**EXERCISE TEXT:**
Rho-ROCK signal pathway regulates microtubule-based process formation of cultured podocytes--inhibition of ROCK promoted process elongation

Abstract

Background: Podocytes, renal glomerular visceral epithelial cells, have two kinds of processes, namely major processes containing microtubules (MTs) and foot processes with actin filaments (AFs). The present study investigated how MTs are organized by the Rho-ROCK signal transduction pathway during process formation of podocytes.

Method: After induction of differentiation, podocytes of the conditionally immortalized mouse cell line were treated with Y-27632, a specific inhibitor of ROCK, and exoenzyme C3, an inhibitor of RhoA, as well as with forskolin whose effects include inhibition of RhoA, in order to inhibit the Rho-ROCK pathway.

**INFORMATION PROVIDED:**
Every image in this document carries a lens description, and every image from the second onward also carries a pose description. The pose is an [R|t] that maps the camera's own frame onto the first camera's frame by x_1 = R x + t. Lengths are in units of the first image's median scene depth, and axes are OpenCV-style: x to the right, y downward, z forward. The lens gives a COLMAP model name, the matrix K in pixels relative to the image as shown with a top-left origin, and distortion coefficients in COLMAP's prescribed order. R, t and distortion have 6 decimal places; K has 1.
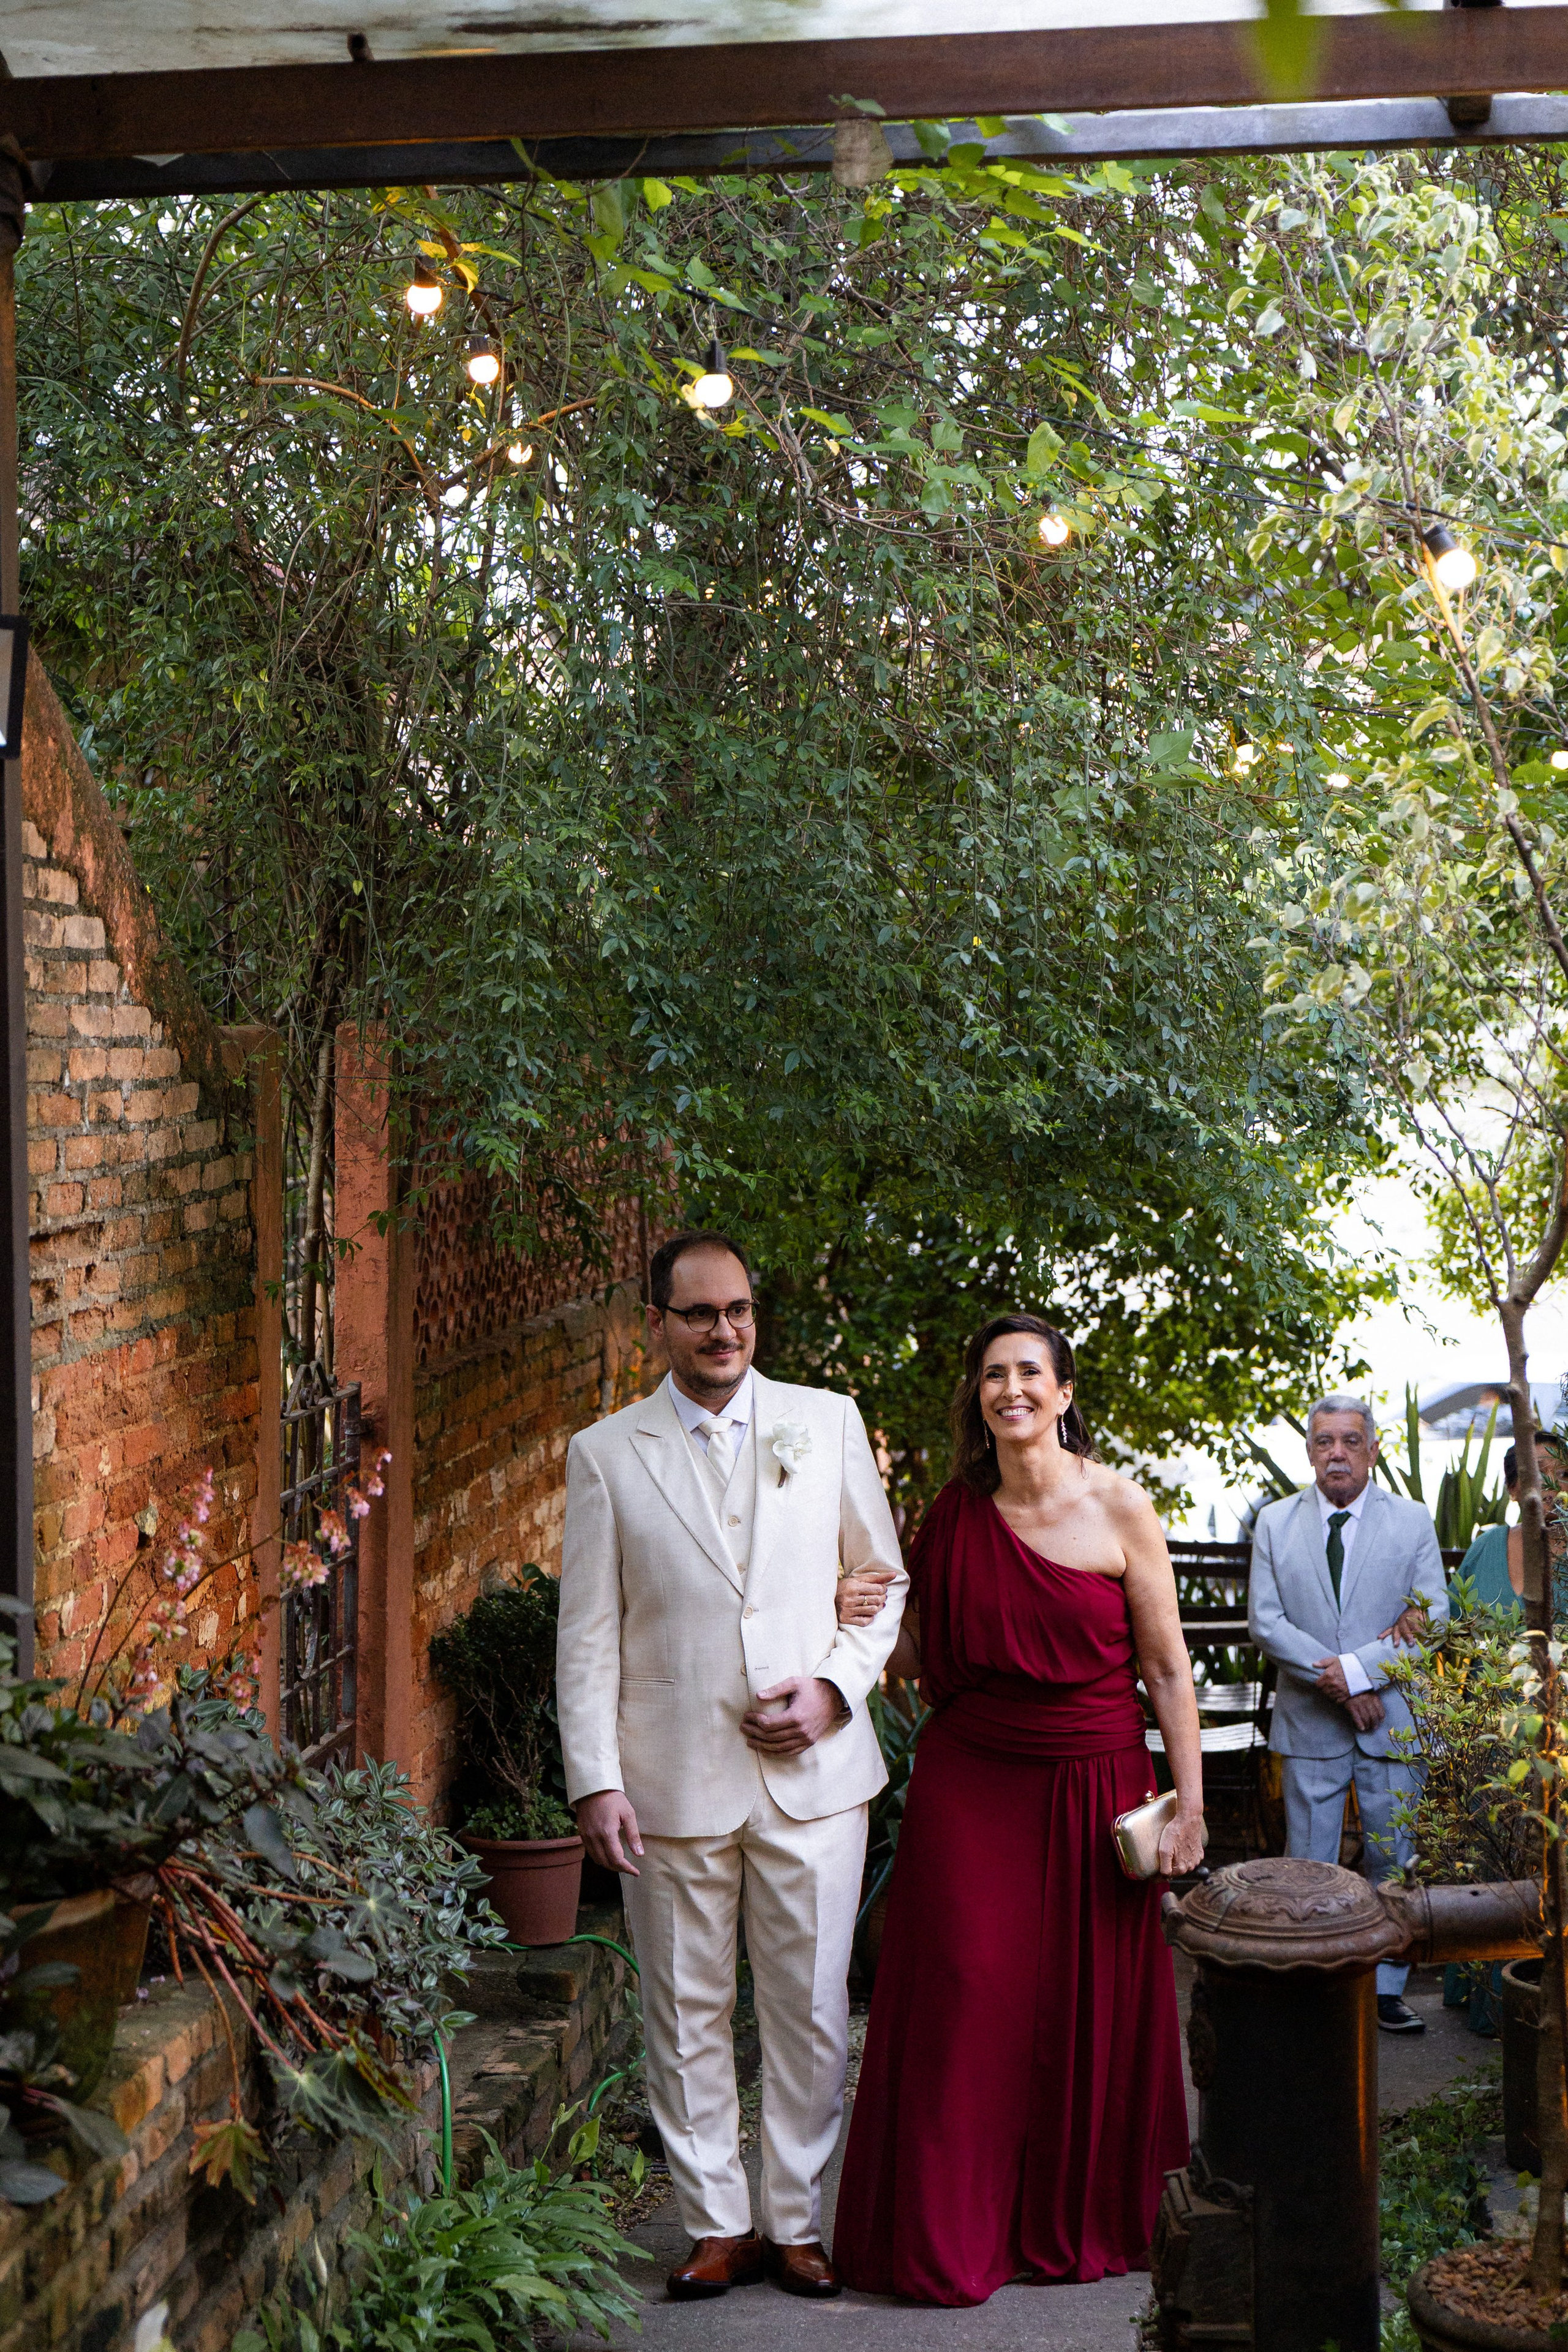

**TASK ITEM A:**
In the podocyte abstract, which type of filament do foot processes contain?
**TASK ITEM B:**
Recast the paragraph of the podocyte abstract that begins "Method: After induction of differentiation" as a short list, keeping its main facts.
**TASK ITEM C:**
Write the next part of the podocyte abstract, picking up after its final sentence.

**TASK OUTPUT A:**
Actin filaments (AFs).

**TASK OUTPUT B:**
After differentiation was induced, conditionally immortalized mouse podocytes were treated with three agents to inhibit the Rho-ROCK pathway:
- Y-27632, a specific ROCK inhibitor
- exoenzyme C3, a RhoA inhibitor
- forskolin, whose effects include inhibiting RhoA

**TASK OUTPUT C:**
Results: Inhibition of ROCK significantly enhanced the formation of thick processes containing MT bundles. Y-27632 promoted process formation even in the presence of latrunculin A which disrupts AFs, strongly suggesting that ROCK directly regulates MT assembly. Treatment with Y-27632 increased MT stability, and stabilized MTs preferentially localized in podocyte processes. Moreover, when treated with a combination of Y-27632 and forskolin, and with Y-27632 and C3 as well, podocytes developed not only MT-based thick processes but also AF-based thin projections.

Conclusions: These data indicate a contribution of ROCK in MT organization to promote podocyte process formation, although it was originally thought to regulate AF assembly. AF-based thin projections seem to be induced mainly by inhibition of RhoA and ROCK. The present study reveals a significant role of the Rho-ROCK signal pathway in the reorganization of both MTs and AFs during process formation of podocytes.